§ **Исходный текст**
------------------------
Нормосодержащая структура маски не ограничивалась подобием. В ходе священных процессий человек имитировал действия богов, приближаясь к миру сакральному. Капитан, выходящий в море, воплощал мифического героя Аори: «Он надевает костюм, подобный тому, что по мифу носил Аори, у него такое же зачерненное лицо. Он исполняет танец на пироге и раскидывает руки так, как расправлял Аори свои крылья».38 Воспроизводство первобытным человеком действий, построение собственного тела, жилища, подобных божественному, М. Элиде называет imago mundi – с латинского «картина», «образ мира», обозначало уподобление космосу. От подобия и имитации маска переходила к воссозданию и сотворению.
Человек, надевающий маску, уподоблялся существам потустороннего, «нечеловеческого» мира. Проведя исследование масок, К. Леви-Строс наметил пути приближения к проблеме изучения и раскрытия феномена маски, но не переставал задаваться вопросами: «Для чего эта необычная и столь мало приспособленная для своей функции форма, для чего эти птичьи головки, отвисшая челюсть?»39. Одно было неоспоримо и ясно: ритуальные процессы всегда сопровождаются маской. Самыми яркими были культовые жертвоприношения.
Как и маска, ритуальное жертвоприношение являлось двуликим: святым и преступным, публичным и потаенным одновременно. Человек – фармак был жертвой и святыней:
pharmakon – яд и лекарство. Убивать жертву было преступно, так как она священна, но если ее не убивать, она не станет священной. Р. Жирар, исследуя архаическую культуру, делает основополагающее замечание: неутоленное человеческое насилие перманентно находилось в поиске жертвы, принесение которой на время защищало коллектив от собственного насилия.
------------------------
Записи из собрания данных:
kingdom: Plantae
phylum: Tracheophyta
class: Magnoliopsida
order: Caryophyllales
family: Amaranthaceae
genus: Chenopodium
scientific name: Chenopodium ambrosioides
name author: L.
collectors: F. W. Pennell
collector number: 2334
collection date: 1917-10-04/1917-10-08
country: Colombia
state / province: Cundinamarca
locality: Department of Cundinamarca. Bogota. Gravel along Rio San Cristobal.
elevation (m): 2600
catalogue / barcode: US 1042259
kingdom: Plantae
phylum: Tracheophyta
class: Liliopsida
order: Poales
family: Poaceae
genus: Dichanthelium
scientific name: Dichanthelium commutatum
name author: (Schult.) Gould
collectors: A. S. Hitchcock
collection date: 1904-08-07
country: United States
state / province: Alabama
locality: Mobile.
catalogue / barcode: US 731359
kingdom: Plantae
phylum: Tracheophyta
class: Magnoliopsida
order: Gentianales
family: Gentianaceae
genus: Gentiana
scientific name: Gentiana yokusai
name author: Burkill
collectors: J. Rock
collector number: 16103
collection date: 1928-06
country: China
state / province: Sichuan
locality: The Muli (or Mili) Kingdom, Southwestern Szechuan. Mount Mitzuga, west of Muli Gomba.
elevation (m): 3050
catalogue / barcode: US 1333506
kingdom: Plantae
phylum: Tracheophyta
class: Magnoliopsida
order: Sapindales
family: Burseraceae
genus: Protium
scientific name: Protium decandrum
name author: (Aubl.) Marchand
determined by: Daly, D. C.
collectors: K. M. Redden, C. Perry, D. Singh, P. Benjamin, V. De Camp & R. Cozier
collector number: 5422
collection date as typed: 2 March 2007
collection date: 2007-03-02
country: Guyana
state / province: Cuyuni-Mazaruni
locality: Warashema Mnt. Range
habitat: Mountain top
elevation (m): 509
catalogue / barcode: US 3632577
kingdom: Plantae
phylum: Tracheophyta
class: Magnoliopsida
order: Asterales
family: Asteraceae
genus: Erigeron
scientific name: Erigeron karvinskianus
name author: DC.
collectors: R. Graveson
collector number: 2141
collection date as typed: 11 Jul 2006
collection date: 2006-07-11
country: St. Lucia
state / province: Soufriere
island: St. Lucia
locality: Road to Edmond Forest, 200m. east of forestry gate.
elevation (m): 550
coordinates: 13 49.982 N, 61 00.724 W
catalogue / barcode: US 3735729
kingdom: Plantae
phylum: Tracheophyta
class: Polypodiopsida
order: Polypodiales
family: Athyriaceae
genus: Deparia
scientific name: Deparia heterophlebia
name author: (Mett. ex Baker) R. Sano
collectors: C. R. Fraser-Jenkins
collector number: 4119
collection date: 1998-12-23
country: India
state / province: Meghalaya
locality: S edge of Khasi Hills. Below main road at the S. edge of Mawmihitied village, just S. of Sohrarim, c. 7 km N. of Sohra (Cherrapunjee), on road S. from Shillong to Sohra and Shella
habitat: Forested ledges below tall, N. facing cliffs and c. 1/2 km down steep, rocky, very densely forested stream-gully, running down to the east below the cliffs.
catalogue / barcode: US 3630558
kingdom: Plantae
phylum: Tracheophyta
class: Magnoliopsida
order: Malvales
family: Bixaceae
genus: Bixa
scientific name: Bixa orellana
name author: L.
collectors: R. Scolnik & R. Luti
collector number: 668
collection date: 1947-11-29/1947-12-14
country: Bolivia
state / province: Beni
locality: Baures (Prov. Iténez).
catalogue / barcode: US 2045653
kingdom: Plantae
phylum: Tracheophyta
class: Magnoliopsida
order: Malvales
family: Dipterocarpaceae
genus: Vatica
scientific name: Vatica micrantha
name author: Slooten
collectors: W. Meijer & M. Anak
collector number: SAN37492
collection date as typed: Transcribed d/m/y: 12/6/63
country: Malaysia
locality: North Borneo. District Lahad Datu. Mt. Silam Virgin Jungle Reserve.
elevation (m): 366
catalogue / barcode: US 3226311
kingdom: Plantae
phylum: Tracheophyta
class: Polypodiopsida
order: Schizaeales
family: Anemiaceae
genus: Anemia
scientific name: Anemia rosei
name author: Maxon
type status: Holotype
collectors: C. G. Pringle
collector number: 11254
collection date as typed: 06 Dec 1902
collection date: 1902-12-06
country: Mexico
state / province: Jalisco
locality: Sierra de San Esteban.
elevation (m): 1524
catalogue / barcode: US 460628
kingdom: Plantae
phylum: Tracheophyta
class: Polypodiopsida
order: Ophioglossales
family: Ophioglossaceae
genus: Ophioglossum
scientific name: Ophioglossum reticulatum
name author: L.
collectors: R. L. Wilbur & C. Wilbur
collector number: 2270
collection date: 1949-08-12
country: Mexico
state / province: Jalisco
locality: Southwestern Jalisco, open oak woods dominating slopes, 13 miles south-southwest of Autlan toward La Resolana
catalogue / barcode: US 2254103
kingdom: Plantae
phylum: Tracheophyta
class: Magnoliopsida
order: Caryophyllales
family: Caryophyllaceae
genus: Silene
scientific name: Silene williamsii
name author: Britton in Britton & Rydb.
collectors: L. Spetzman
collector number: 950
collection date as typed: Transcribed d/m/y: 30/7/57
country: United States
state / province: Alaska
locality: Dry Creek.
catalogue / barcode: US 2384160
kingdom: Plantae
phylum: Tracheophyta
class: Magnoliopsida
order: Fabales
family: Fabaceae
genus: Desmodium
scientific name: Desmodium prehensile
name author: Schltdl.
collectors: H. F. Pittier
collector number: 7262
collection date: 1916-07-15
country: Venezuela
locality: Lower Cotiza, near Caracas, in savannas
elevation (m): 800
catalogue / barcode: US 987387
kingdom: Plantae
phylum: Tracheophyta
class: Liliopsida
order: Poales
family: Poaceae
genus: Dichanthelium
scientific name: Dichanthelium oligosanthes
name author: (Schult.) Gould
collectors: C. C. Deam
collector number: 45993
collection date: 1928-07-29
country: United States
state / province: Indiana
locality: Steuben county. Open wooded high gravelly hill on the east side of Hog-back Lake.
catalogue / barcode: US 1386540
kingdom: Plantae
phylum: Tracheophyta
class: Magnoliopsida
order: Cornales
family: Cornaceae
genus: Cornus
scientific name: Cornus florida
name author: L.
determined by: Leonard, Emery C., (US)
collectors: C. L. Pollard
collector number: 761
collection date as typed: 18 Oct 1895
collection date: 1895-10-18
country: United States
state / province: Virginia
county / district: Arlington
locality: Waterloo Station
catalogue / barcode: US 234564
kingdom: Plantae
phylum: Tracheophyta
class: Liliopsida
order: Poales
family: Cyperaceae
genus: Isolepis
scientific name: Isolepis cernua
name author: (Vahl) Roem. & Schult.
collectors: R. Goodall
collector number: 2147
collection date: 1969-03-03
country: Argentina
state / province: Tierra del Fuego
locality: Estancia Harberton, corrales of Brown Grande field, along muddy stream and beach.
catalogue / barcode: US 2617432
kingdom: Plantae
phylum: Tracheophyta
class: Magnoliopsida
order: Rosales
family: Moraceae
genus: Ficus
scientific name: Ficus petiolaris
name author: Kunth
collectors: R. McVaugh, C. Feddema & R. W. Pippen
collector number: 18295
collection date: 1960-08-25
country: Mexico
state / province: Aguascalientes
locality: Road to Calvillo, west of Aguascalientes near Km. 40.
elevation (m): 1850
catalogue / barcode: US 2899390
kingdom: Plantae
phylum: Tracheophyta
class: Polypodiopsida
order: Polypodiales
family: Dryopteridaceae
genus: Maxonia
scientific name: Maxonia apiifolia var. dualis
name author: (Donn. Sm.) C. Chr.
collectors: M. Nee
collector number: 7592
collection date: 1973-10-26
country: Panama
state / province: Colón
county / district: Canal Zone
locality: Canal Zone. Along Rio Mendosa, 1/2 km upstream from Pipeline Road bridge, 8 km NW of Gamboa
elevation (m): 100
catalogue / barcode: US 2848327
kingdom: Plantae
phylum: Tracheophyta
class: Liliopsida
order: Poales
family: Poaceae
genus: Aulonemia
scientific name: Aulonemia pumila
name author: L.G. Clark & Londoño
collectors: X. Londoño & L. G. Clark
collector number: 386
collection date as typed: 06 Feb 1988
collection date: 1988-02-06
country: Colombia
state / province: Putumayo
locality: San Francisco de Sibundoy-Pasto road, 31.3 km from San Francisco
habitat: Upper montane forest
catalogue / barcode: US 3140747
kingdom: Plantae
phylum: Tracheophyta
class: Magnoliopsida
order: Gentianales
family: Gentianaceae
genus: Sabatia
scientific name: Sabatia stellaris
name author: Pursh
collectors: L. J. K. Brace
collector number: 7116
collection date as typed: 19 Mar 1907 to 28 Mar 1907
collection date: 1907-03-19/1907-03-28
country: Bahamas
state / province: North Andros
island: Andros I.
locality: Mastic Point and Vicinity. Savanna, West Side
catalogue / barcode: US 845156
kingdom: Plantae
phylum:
------------------------
§ **Примените прочитанное**
A. Как в тексте о маске и ритуале М. Элиде называет воспроизводство первобытным человеком действий, подобных божественному?
B. Продолжите текст о маске и ритуальном жертвоприношении после его последнего предложения.

§ **Ответы к заданиям**
A. М. Элиде называет это imago mundi, что с латинского означает «картина», «образ мира».

B.
Фармак подвергался насилию и религиозному почтению одновременно. В подтверждение чему служит инаугурационный гимн Моро-Наба у мосси (Уагадугу):
Участники и палачи в жертвенных ритуалах надевали маски, опасаясь возможного возмездия со стороны насилия. Это не возмездие отдельно взятого человек, – чаще всего, изгоя, чужестранца, сироты. Это боязнь высшего возмездия со стороны большой силы, подвергшейся сакрализации как все неизвестное и необъяснимое. Силы, имеющей власть над людьми и заставляющей повиноваться. «Человек не способен прямо смотреть на бессмысленную наготу собственного насилия, не рискуя этому насилию отдаться»41. Поэтому палачи всегда надевали маску. Известны случаи, когда палачей после свершения приговора изгоняли из племени, и они уходили, стирая коллективную память. Маску надевали с целью прикрытия лиц участников жертвоприношений. С ее помощью насилие условно отчуждалось не только от индивида, но и от коллектива. Обряд жертвоприношений свершал Другой в маске, а не конкретно взятый индивид. Возникновение священного, к которому человек прикасался посредством маски, отличающая его трансцендентность связаны с коллективным насилием, целью которого являлось осуществление и воссоздание социального единства после изгнания или устранения жертвы, – «жертвы отпущения», или «козла отпущения» по Р. Жирару.
Участвуя в ритуалах, маска подвергалась сакрализации, прикасалась к сверхъестественному и принимала свойства тотема. В дородовой эпохе жрецу, шаману, колдуну надевали маску с оленьими или лосиными рогами. Корону с бараньими рогами носили впоследствии Александр Македонский и древнеперсидские цари. В Малой Азии ритуальные танцы исполнялись охотниками в леопардовых шкурах, имитируя хищников как божеств преисподней.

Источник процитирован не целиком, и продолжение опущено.